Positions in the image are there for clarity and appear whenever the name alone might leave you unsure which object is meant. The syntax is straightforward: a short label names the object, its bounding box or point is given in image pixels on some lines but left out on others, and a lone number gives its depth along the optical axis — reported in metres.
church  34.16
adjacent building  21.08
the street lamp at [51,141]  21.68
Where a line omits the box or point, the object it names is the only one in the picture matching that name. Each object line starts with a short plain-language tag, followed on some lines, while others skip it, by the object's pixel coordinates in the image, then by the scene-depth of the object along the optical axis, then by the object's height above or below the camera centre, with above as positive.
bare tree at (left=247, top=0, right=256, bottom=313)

================

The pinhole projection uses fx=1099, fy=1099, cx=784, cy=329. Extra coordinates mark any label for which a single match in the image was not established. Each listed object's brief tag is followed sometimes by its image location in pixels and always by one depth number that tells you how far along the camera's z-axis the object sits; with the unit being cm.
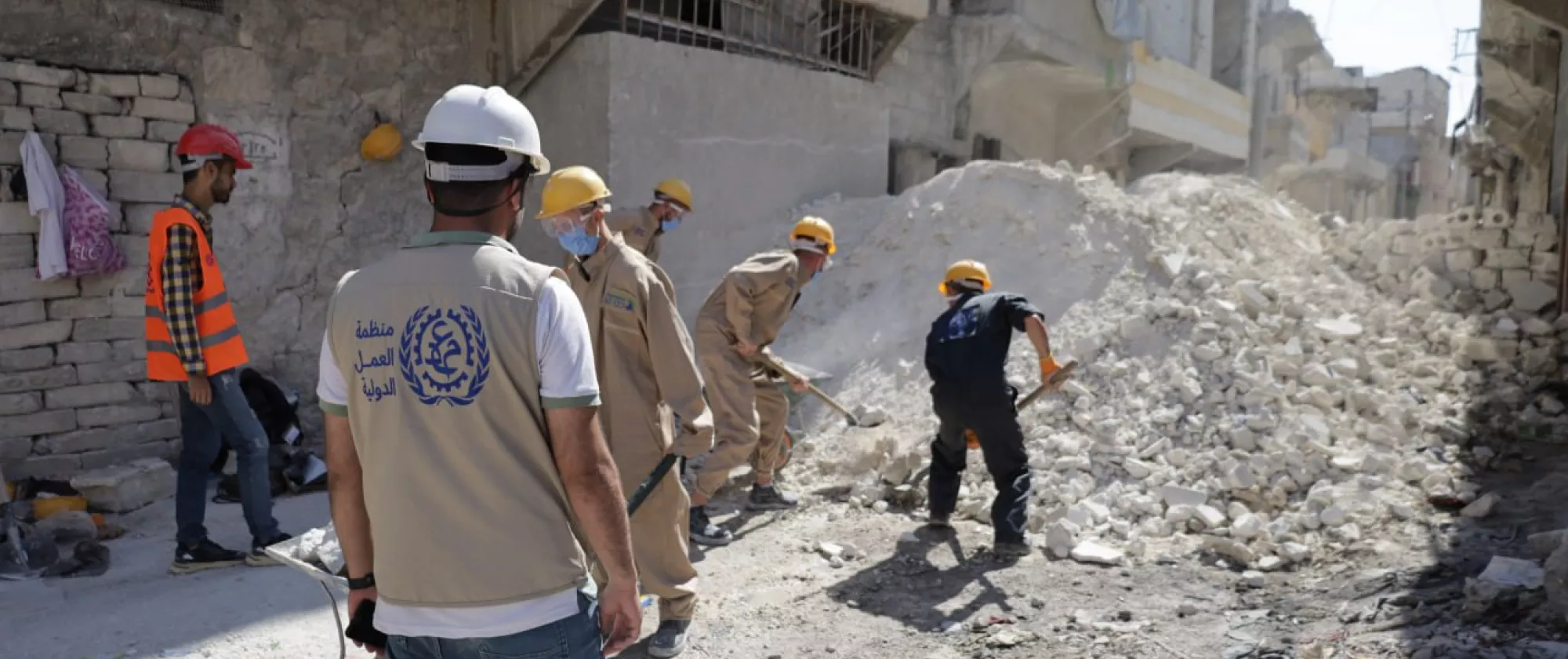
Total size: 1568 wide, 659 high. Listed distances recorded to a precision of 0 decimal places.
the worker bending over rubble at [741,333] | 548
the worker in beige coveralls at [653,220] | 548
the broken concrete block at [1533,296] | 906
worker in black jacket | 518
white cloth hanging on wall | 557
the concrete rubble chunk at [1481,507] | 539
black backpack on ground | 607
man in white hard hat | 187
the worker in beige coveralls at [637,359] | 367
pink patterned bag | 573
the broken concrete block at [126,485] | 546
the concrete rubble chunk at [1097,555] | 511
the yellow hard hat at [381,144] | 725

================

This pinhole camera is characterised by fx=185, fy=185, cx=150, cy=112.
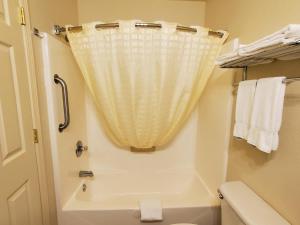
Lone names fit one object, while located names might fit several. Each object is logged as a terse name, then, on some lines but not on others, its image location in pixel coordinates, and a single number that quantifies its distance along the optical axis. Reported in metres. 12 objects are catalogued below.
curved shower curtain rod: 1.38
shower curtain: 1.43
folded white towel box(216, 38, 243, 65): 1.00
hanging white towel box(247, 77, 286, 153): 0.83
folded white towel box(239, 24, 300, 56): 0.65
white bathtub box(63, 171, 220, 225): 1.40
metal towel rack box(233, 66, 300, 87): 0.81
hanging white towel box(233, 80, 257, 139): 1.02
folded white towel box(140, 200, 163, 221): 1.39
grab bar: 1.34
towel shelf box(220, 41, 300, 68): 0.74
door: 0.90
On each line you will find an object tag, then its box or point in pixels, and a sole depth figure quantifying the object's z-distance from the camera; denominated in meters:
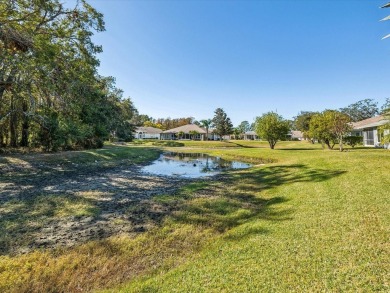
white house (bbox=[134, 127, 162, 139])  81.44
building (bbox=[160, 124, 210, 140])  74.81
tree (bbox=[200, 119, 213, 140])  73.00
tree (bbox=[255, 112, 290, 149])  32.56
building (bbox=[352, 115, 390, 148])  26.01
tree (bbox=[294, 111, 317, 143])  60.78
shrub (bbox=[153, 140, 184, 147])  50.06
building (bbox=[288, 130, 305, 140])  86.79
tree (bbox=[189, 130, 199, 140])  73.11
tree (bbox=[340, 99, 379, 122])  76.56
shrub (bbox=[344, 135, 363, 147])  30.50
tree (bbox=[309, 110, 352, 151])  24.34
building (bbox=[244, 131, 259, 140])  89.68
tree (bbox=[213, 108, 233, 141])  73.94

================

Brief>
Write down again, exactly as given, only the lines above that fall from the line with "tree (bbox=[294, 111, 317, 143])" to the line with "tree (bbox=[213, 108, 233, 141])", inclusive.

Exercise output>
tree (bbox=[294, 111, 317, 143])  60.78
shrub (bbox=[153, 140, 184, 147])  50.06
building (bbox=[288, 130, 305, 140])  86.79
tree (bbox=[189, 130, 199, 140])  73.11
tree (bbox=[340, 99, 379, 122])  76.56
shrub (bbox=[344, 135, 363, 147])  30.50
tree (bbox=[309, 110, 352, 151])  24.34
building (bbox=[244, 131, 259, 140])  89.68
tree (bbox=[213, 108, 233, 141])  73.94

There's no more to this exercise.